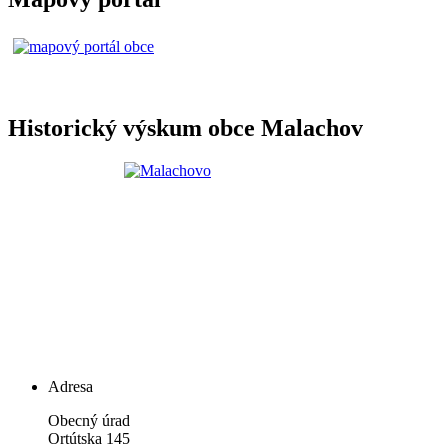
Historický výskum obce Malachov
Adresa
Obecný úrad
Ortútska 145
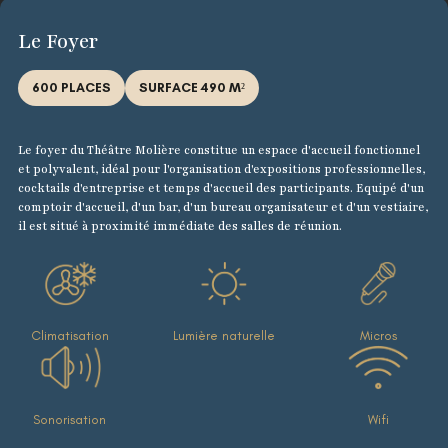
Le Foyer
600 PLACES
SURFACE 490 M²
Le foyer du Théâtre Molière constitue un espace d'accueil fonctionnel
et polyvalent, idéal pour l'organisation d'expositions professionnelles,
cocktails d'entreprise et temps d'accueil des participants. Equipé d'un
comptoir d'accueil, d'un bar, d'un bureau organisateur et d'un vestiaire,
il est situé à proximité immédiate des salles de réunion.
Climatisation
Lumière naturelle
Micros
Sonorisation
Wifi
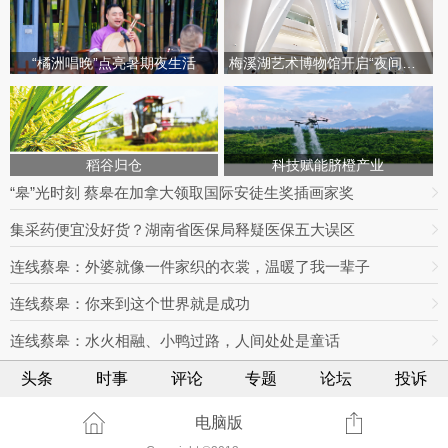
“橘洲唱晚”点亮暑期夜生活
梅溪湖艺术博物馆开启“夜间模式”
稻谷归仓
科技赋能脐橙产业
“皋”光时刻 蔡皋在加拿大领取国际安徒生奖插画家奖
集采药便宜没好货？湖南省医保局释疑医保五大误区
连线蔡皋：外婆就像一件家织的衣裳，温暖了我一辈子
连线蔡皋：你来到这个世界就是成功
连线蔡皋：水火相融、小鸭过路，人间处处是童话
头条
时事
评论
专题
论坛
投诉
电脑版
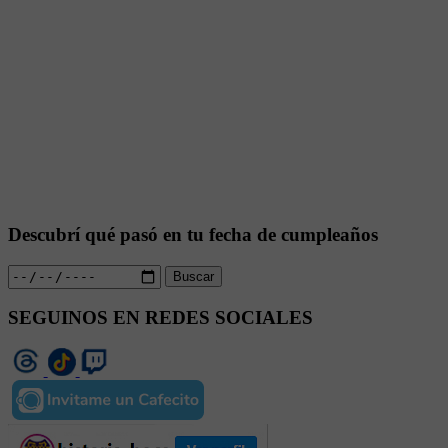
Descubrí qué pasó en tu fecha de cumpleaños
Buscar
SEGUINOS EN REDES SOCIALES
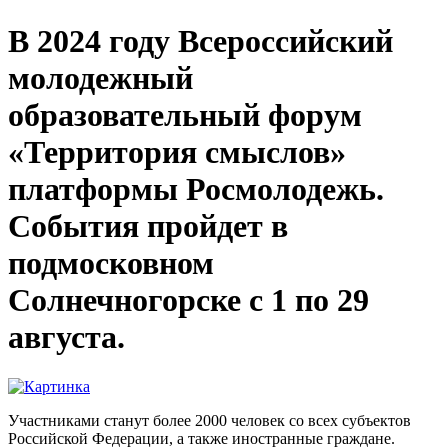
В 2024 году Всероссийский
молодежный
образовательный форум
«Территория смыслов»
платформы Росмолодежь.
События пройдет в
подмосковном
Солнечногорске с 1 по 29
августа.
Участниками станут более 2000 человек со всех субъектов
Российской Федерации, а также иностранные граждане.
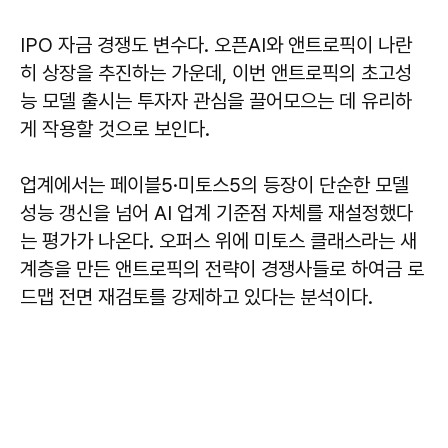
IPO 자금 경쟁도 변수다. 오픈AI와 앤트로픽이 나란
히 상장을 추진하는 가운데, 이번 앤트로픽의 초고성
능 모델 출시는 투자자 관심을 끌어모으는 데 유리하
게 작용할 것으로 보인다.
업계에서는 페이블5·미토스5의 등장이 단순한 모델
성능 갱신을 넘어 AI 업계 기준점 자체를 재설정했다
는 평가가 나온다. 오퍼스 위에 미토스 클래스라는 새
계층을 만든 앤트로픽의 전략이 경쟁사들로 하여금 로
드맵 전면 재검토를 강제하고 있다는 분석이다.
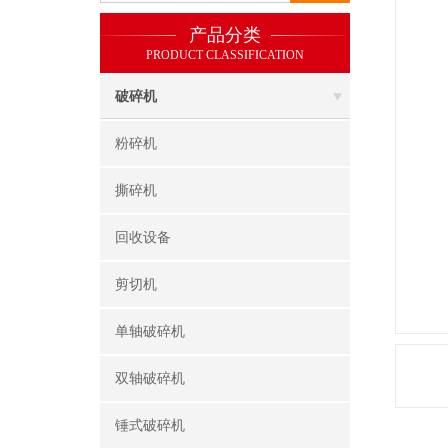
产品分类
PRODUCT CLASSIFICATION
破碎机
粉碎机
撕碎机
回收设备
剪切机
单轴破碎机
双轴破碎机
锤式破碎机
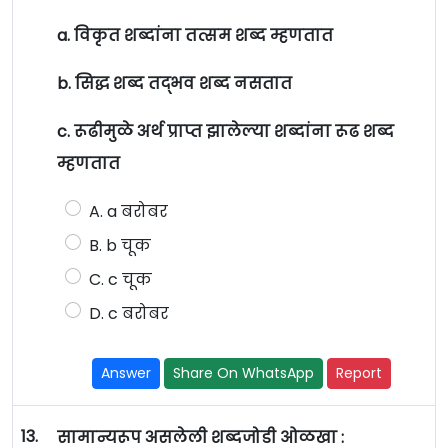
a. विकृत शब्दांना तत्सम शब्द म्हणतात
b. सिद्ध शब्द तद्भव शब्द नसतात
c. रूढीमुळे अर्थ प्राप्त झालेल्या शब्दांना रूढ शब्द
म्हणतात
A. a बरोबर
B. b चूक
C. c चूक
D. c बरोबर
Answer
Share On WhatsApp
Report
13.
सामान्यरूप असलेली शब्दजोडी ओळखा :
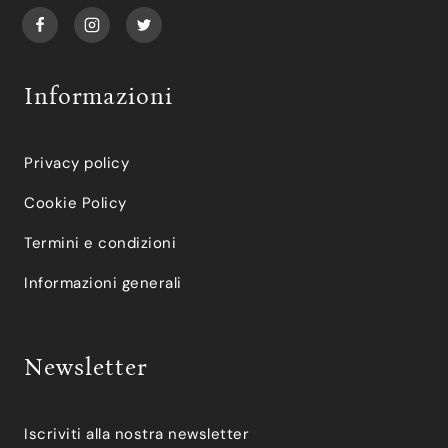
Informazioni
Privacy policy
Cookie Policy
Termini e condizioni
Informazioni generali
Newsletter
Iscriviti alla nostra newsletter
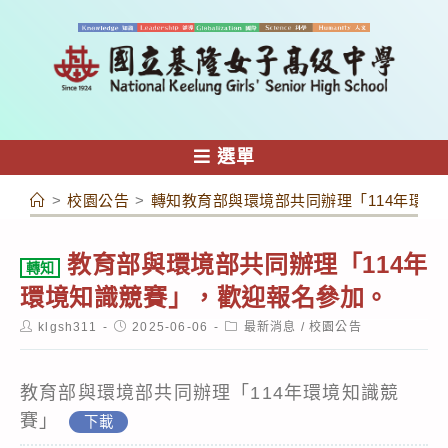
跳
轉
至
主
要
內
選單
容
>
校園公告
>
轉知教育部與環境部共同辦理「114年環境
教育部與環境部共同辦理「114年
轉知
環境知識競賽」，歡迎報名參加。
Post
Post
Post
klgsh311
2025-06-06
最新消息
/
校園公告
author:
published:
category:
教育部與環境部共同辦理「114年環境知識競
賽」
下載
———
Task description
Copy out exactly the lines that begin at the line with "IPO 자금 경쟁도 변수다. 오픈AI와 앤트로픽이 나란" and end at the final line of the entries above. Leave out the pictures.

Result of this exercise
IPO 자금 경쟁도 변수다. 오픈AI와 앤트로픽이 나란
히 상장을 추진하는 가운데, 이번 앤트로픽의 초고성
능 모델 출시는 투자자 관심을 끌어모으는 데 유리하
게 작용할 것으로 보인다.
업계에서는 페이블5·미토스5의 등장이 단순한 모델
성능 갱신을 넘어 AI 업계 기준점 자체를 재설정했다
는 평가가 나온다. 오퍼스 위에 미토스 클래스라는 새
계층을 만든 앤트로픽의 전략이 경쟁사들로 하여금 로
드맵 전면 재검토를 강제하고 있다는 분석이다.
产品分类
PRODUCT CLASSIFICATION
破碎机
粉碎机
撕碎机
回收设备
剪切机
单轴破碎机
双轴破碎机
锤式破碎机
a. विकृत शब्दांना तत्सम शब्द म्हणतात
b. सिद्ध शब्द तद्भव शब्द नसतात
c. रूढीमुळे अर्थ प्राप्त झालेल्या शब्दांना रूढ शब्द
म्हणतात
A. a बरोबर
B. b चूक
C. c चूक
D. c बरोबर
Answer
Share On WhatsApp
Report
13.
सामान्यरूप असलेली शब्दजोडी ओळखा :
Informazioni
Privacy policy
Cookie Policy
Termini e condizioni
Informazioni generali
Newsletter
Iscriviti alla nostra newsletter
跳
轉
至
主
要
內
選單
容
>
校園公告
>
轉知教育部與環境部共同辦理「114年環境
教育部與環境部共同辦理「114年
轉知
環境知識競賽」，歡迎報名參加。
Post
Post
Post
klgsh311
2025-06-06
最新消息
/
校園公告
author:
published:
category:
教育部與環境部共同辦理「114年環境知識競
賽」
下載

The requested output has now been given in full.